→ WHAT IS EXPECTED:
Copy out the rows below word for word, leaving out the pictures.

DATA SUPPLIED START

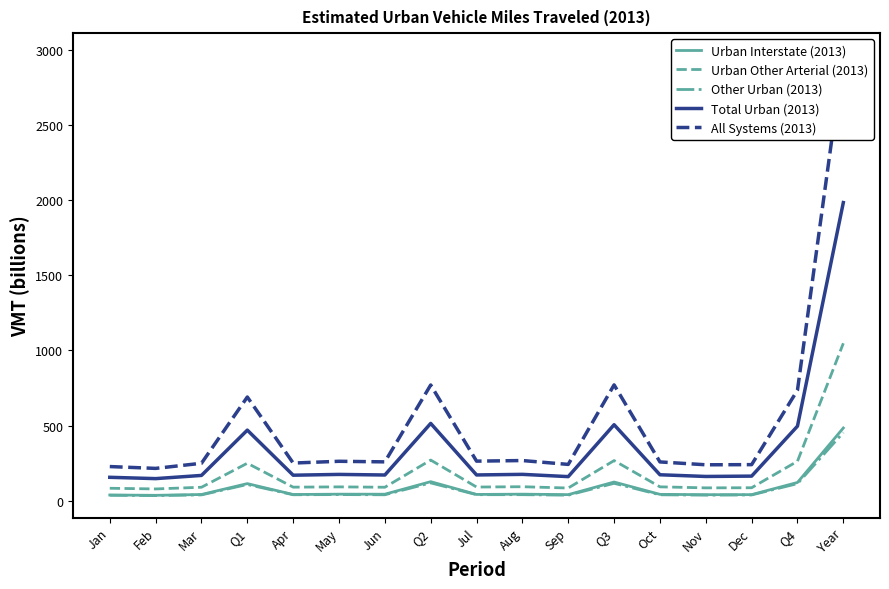

Which series changed the most between Q1 and Jul?

All Systems (2013)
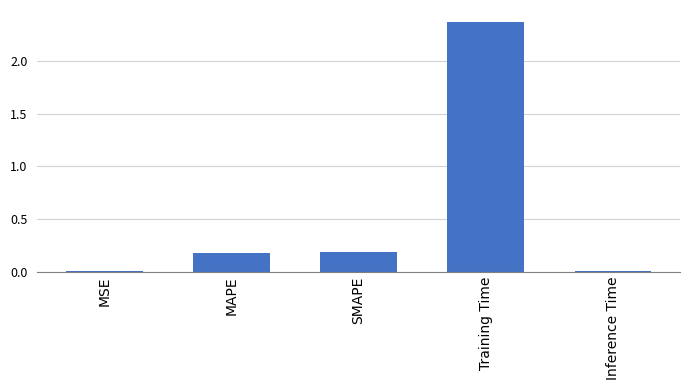

Which category has the highest value across all series?

Training Time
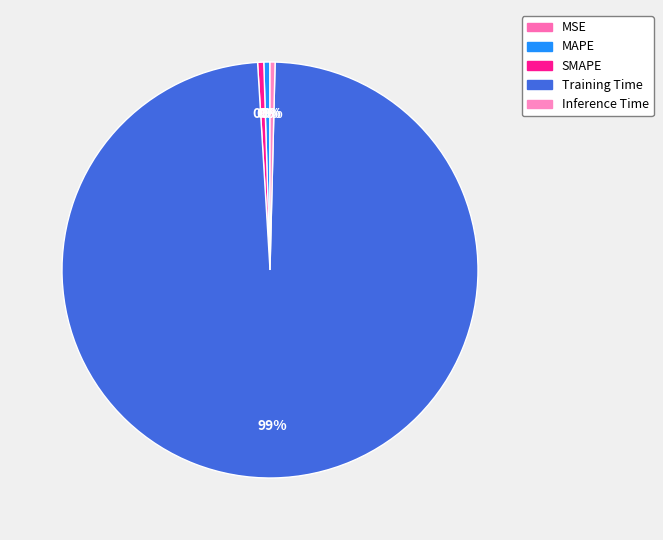

Between MSE and SMAPE, which is larger?

SMAPE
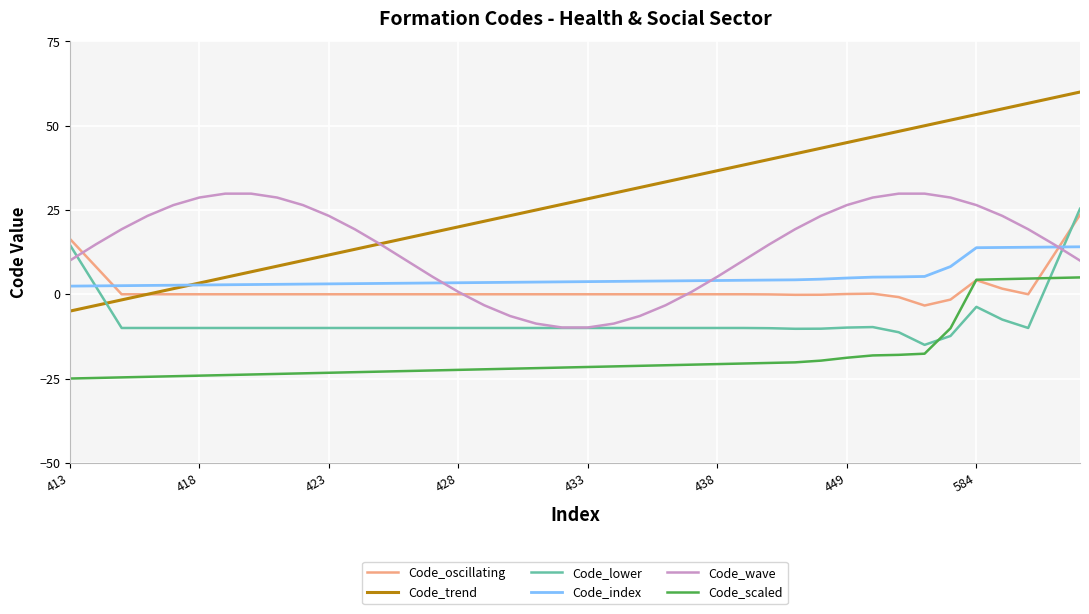

What is the minimum value shown in the chart?

-25.0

DATA SUPPLIED END

→ TASK RESULT:
Which series changed the most between Q1 and Jul?

All Systems (2013)

Which category has the highest value across all series?

Training Time

Between MSE and SMAPE, which is larger?

SMAPE

What is the minimum value shown in the chart?

-25.0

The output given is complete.